The letter sent to Dawson was signed by all 48 players in the LIV Golf Invitational-Chicago tournament, along with two-time Masters champion Bubba Watson, who has signed with LIV but is not expected to start playing until next year.

“An OWGR without LIV would be incomplete and inaccurate, the equivalent of leaving the Big 10 or the SEC out of the US college football rankings, or leaving Belgium, Argentina, and England out of the FIFA rankings,” the letter said.

Players who signed with the lucrative LIV Golf series have not received ranking points except in the majors or in the European tour events they were allowed to play.

Dustin Johnson was No.13 in the world when he signed with LIV. He tied for 24th in the US Open and tied for sixth in the British Open. He has finished in the top 10 at all five LIV Golf events (including a win and a runner-up finish in the last two) but has fallen to No.23.
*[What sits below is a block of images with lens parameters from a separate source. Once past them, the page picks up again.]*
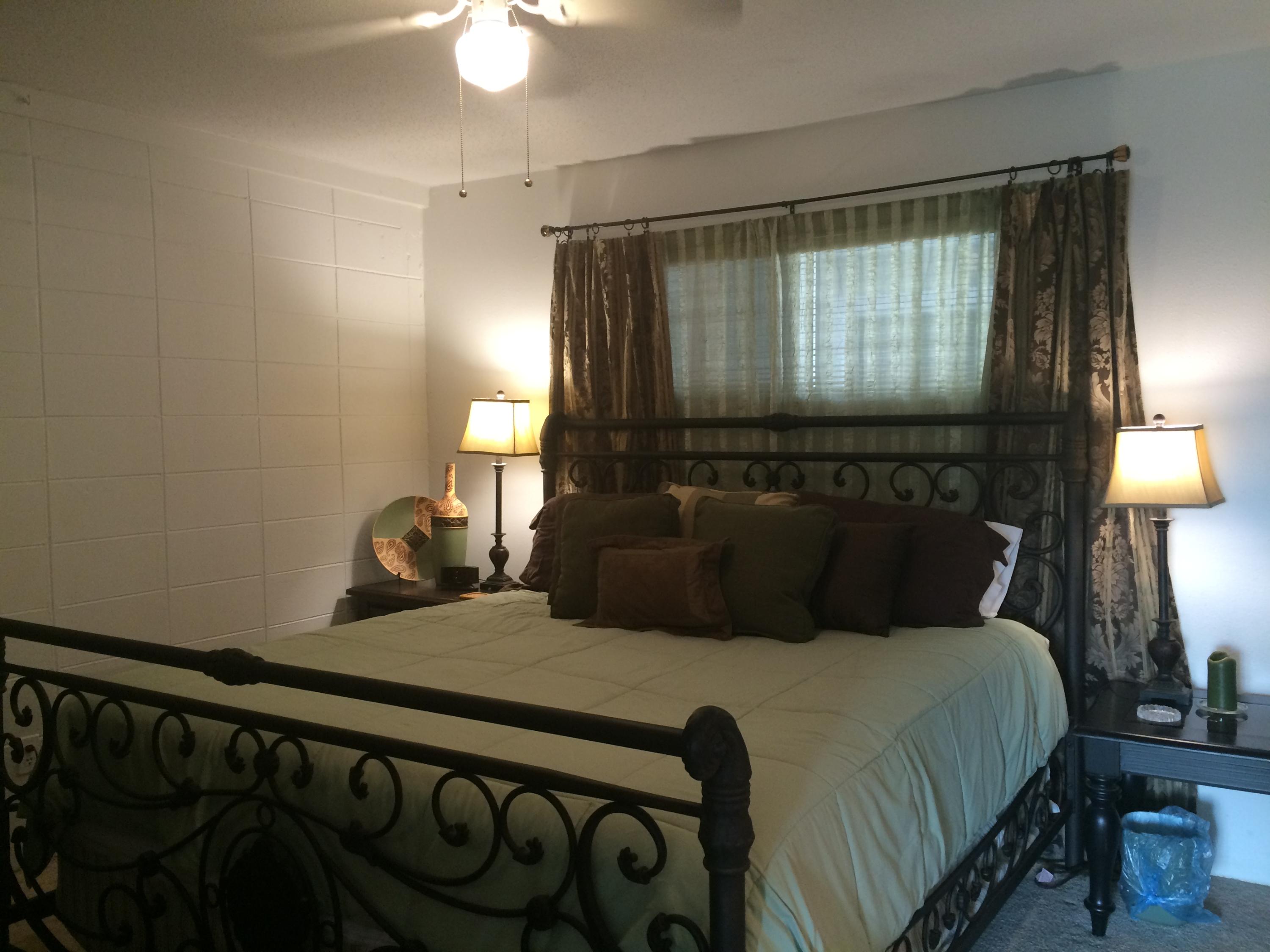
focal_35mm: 29
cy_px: 476
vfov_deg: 48.2
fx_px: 1064
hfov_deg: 61.7
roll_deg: +0.9
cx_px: 635
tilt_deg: -6.5
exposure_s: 1/30
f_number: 2.2
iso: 125
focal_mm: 4.15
Talor Gooch was at No.35 and was slowly slipping in the world ranking until he played the BMW PGA Championship on the European tour, finished fourth and moved up back to No.35. He dropped one spot a week later.

European tour events and other circuits if they choose to play, such as the Asian Tour or Japan Golf Tour, are currently the only places for LIV players to earn ranking points.

The Masters since 1999 has invited the top 50 at the end of the year, while the US Open and British Open also use the world ranking as key criteria. The PGA Championship has a history of inviting the top 100, though it falls under “special invitations.”

The letter cites the OWGR’s mission to administer and publish each week “a transparent, credible, and accurate ranking based on the relative performances of players.”

“How can such a system possibly exclude players competing at such high levels against some of the strongest fields of the year for large purses, at such high-profile events?” the letter said.

LIV Golf has 13 of the top 50 players in the world rankings, led by Australian Cameron Smith at No.3.